ASSIGNMENT 1.
Set down the part of the Python nested for loops tutorial that begins at the words "## Nested For" and stops after "apply separate conditions.".
ASSIGNMENT 2.
Translate this sentence from the Python nested for loops tutorial into Spanish: "Now, let's make a list of the novelists' names."
ASSIGNMENT 3.
Write what comes next in the Python nested for loops tutorial, picking up after its final line.

(DOCUMENT EXCERPT)

EXERCISE: Write a Python command-line program that prints out the lines of a text file in random order.

## Nested For Loops

Sometimes, I want to use multiple for loops to do my business.  This usually happens when data is 'structured,' that is, when the data exists in multiple separate lists, dictionaries, or dataframes, to each of which we want to apply separate conditions.

First, let's make a set of lists.  Each list contains a set of strings that correspond to the names of novels written by three novelists.

In [15]:
dickens = ['oliver twist', 'bleak house', 'a tale of two cities']
austen = ['sense and sensibility', 'emma', 'pride and prejudice']
trollope = ['doctor thorne', 'barchester towers', 'the land leaguers']

In [16]:
austen[1]

'emma'

Now, let's make a list of the novelists' names.

In [17]:
novelists = ['dickens', 'austen', 'trollope']

Importantly, I can now call up novels by the strings in the variable 'novelists.'  Here are two ways of getting Dickens' novels:

In [18]:
globals()['dickens'] # this looks for variables called 'dickens'

['oliver twist', 'bleak house', 'a tale of two cities']

In [19]:
globals()[novelists[0]] # this looks for variables that correspond to the first item in the list, 'novelists'

['oliver twist', 'bleak house', 'a tale of two cities']

same thing.

(End DOCUMENT EXCERPT)
(DATA SECTION)

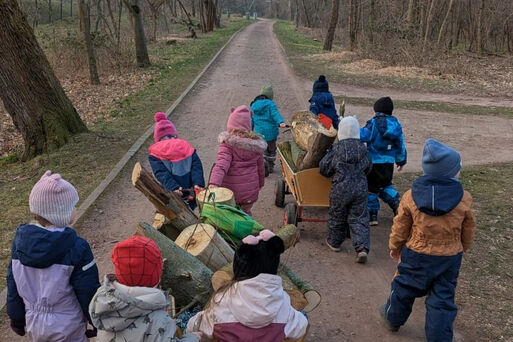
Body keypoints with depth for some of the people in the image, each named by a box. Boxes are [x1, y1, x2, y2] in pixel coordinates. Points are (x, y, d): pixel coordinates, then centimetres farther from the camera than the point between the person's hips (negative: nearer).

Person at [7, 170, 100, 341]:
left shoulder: (20, 239, -10)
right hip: (67, 327, -5)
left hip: (33, 323, 5)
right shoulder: (75, 247, -26)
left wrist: (17, 318, 15)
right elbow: (88, 292, -18)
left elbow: (13, 285, 1)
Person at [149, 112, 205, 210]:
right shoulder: (186, 147, 8)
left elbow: (161, 174, -12)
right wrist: (198, 183, -13)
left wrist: (174, 188, -21)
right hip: (191, 194, 3)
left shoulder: (155, 155, 1)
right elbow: (196, 167, -4)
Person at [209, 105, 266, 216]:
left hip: (230, 189, -3)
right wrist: (260, 184, 23)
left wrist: (214, 183, -37)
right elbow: (260, 167, 9)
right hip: (251, 189, 4)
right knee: (246, 213, 24)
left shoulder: (227, 143, -14)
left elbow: (222, 164, -28)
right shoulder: (255, 143, 0)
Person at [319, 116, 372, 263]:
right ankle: (362, 248, -5)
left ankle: (334, 242, 32)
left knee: (337, 216, 16)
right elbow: (368, 167, 15)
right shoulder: (363, 148, 1)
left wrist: (335, 172, 19)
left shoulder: (337, 149, -9)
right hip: (360, 188, 2)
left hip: (341, 189, -2)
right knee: (359, 218, 6)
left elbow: (323, 169, -2)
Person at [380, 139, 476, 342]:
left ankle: (393, 318, 43)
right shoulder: (464, 199, -14)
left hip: (416, 255, 1)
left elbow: (400, 227, -5)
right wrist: (464, 247, 20)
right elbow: (468, 229, 1)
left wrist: (394, 246, 13)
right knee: (442, 299, 13)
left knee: (404, 288, 21)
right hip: (449, 257, 0)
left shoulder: (411, 196, -15)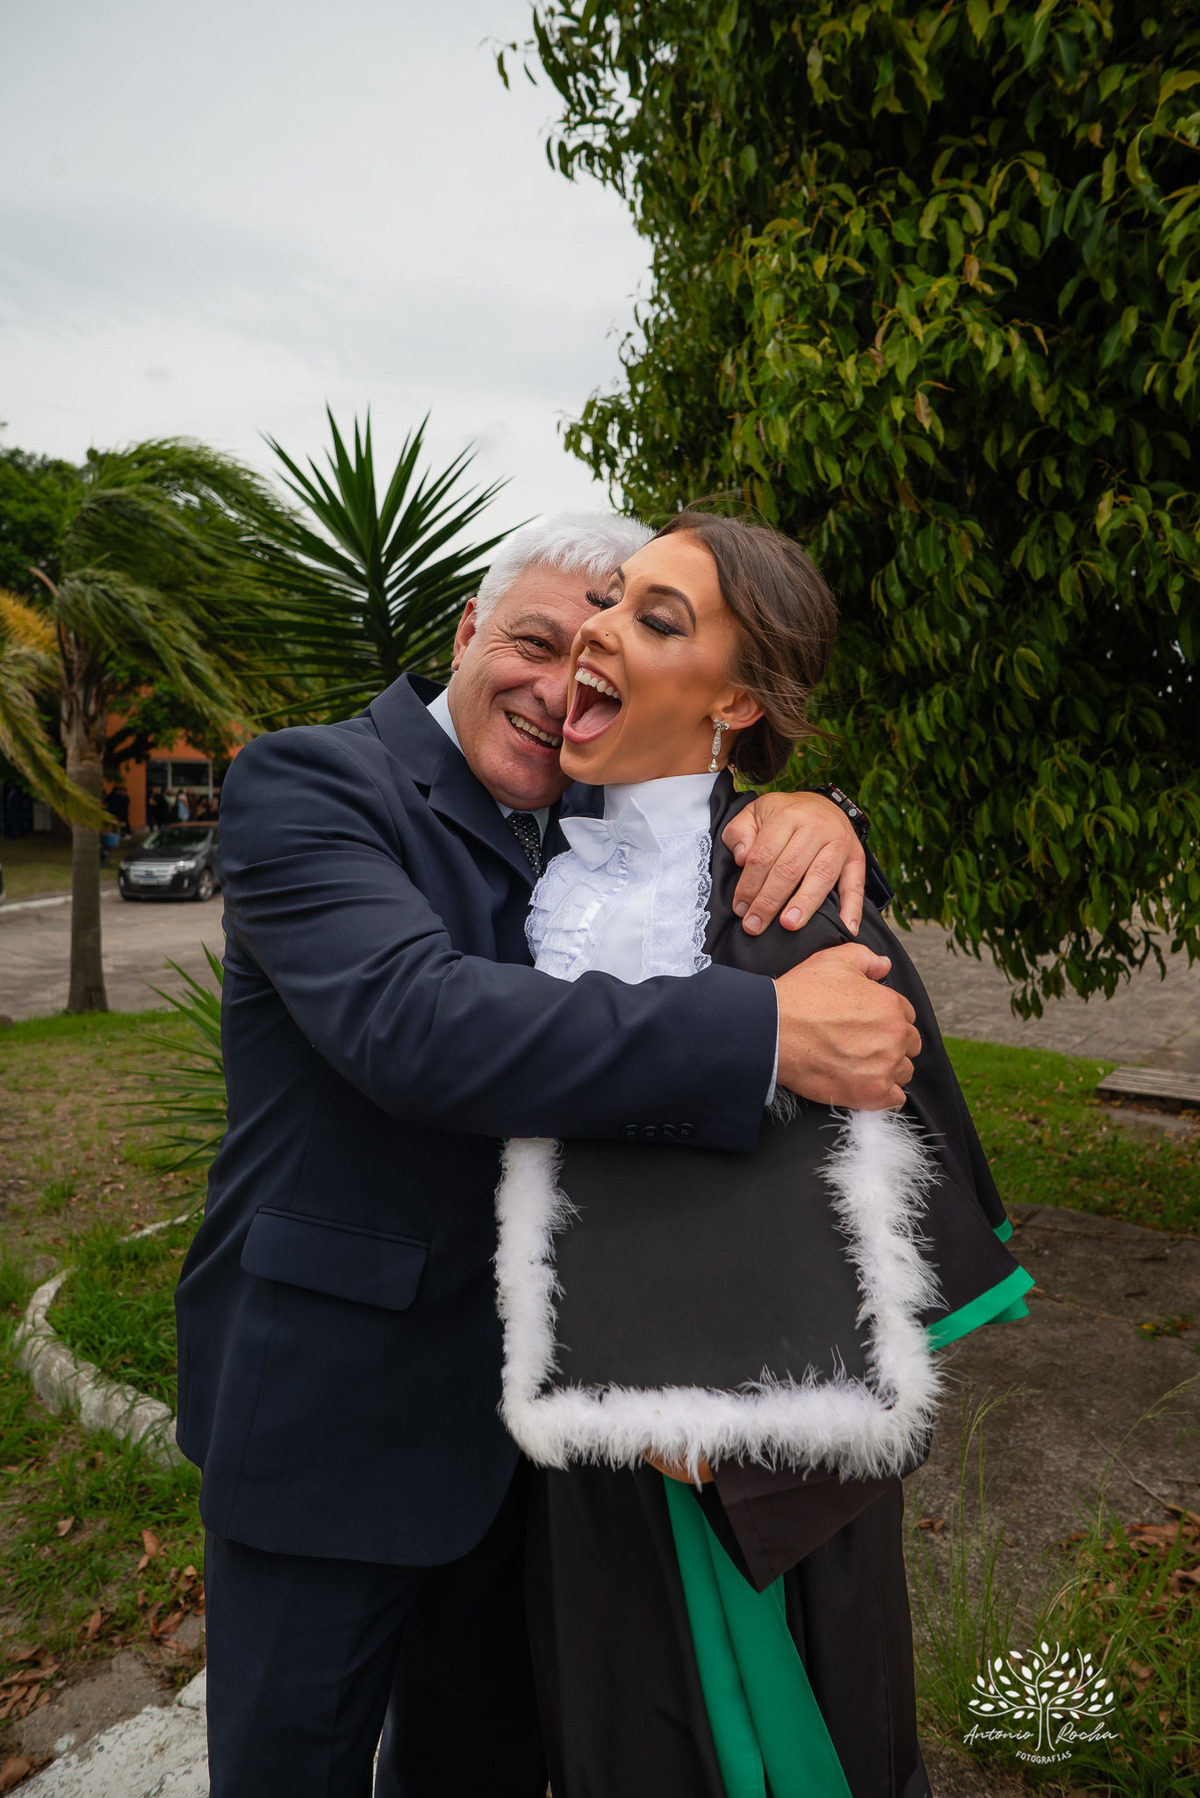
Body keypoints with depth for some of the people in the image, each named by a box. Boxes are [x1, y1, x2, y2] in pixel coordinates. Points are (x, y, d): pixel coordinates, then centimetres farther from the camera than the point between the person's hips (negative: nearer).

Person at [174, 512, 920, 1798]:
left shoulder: (585, 822, 4)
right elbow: (411, 1018, -33)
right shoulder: (308, 782, -16)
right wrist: (768, 1033, -37)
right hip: (335, 1397, -5)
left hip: (521, 1402, 6)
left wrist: (805, 817, -19)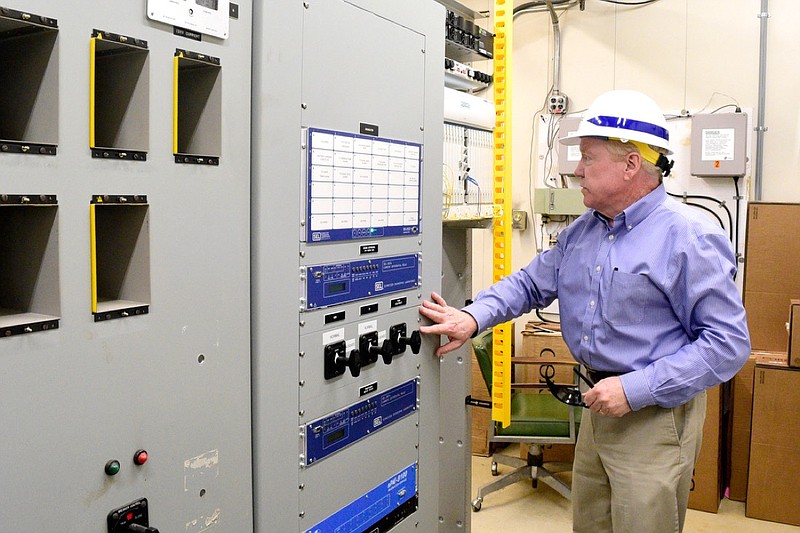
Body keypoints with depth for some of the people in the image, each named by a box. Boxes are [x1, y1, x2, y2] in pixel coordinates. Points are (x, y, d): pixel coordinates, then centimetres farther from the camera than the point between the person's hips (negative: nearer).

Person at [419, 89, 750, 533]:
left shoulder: (690, 237, -18)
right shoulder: (581, 231, 7)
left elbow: (727, 342, -19)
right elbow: (532, 283, 14)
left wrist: (637, 389, -23)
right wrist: (474, 317, -3)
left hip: (656, 413, -7)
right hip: (599, 405, 7)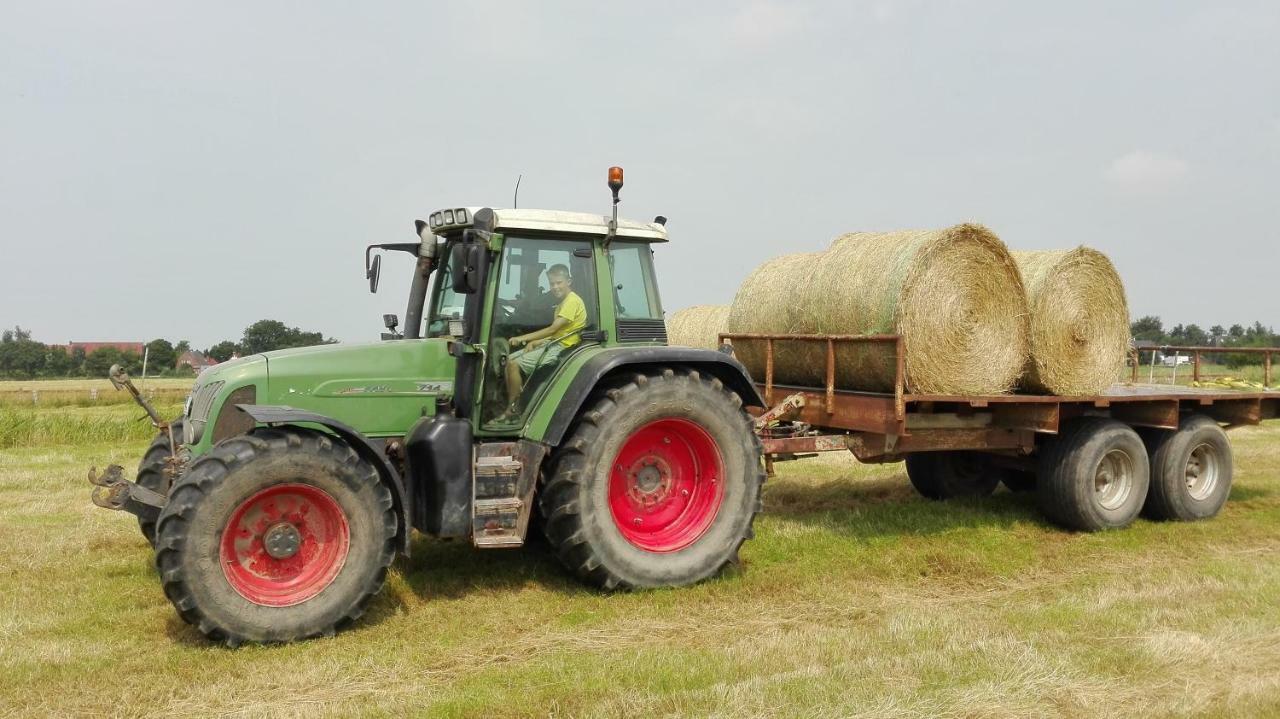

(End DATA SECTION)

RESPONSE BOX 1.
## Nested For Loops

Sometimes, I want to use multiple for loops to do my business.  This usually happens when data is 'structured,' that is, when the data exists in multiple separate lists, dictionaries, or dataframes, to each of which we want to apply separate conditions.

RESPONSE BOX 2.
Ahora, hagamos una lista con los nombres de los novelistas.

RESPONSE BOX 3.
Let's put that into a for loop:

In [20]:
for novelist in novelists: # cycle through each novelist
    their_novels = globals()[novelist] # for each novelist, pull up the list that corresponds to their name -- thus for 'dickens,' call up the variable called 'dickens'
    print(novelist)
    print(their_novels)

dickens
['oliver twist', 'bleak house', 'a tale of two cities']
austen
['sense and sensibility', 'emma', 'pride and prejudice']
trollope
['doctor thorne', 'barchester towers', 'the land leaguers']


That's nicely formatted output. 

But say we want to do something which each of the novel names -- like creating a new dataset where each novel name is accurately annotate it with the name of its author.  How do I glue them together, when what I want to glue changes for each novel but also for each novelist? 

To do that, we'll need a *double* for loop, or a "nested" for loop.  

The outside for loop cycles through each novelist and calls up their list of novels in the variable 'their_novels'.

The inner for loop cycles through each of the items in 'their_novels."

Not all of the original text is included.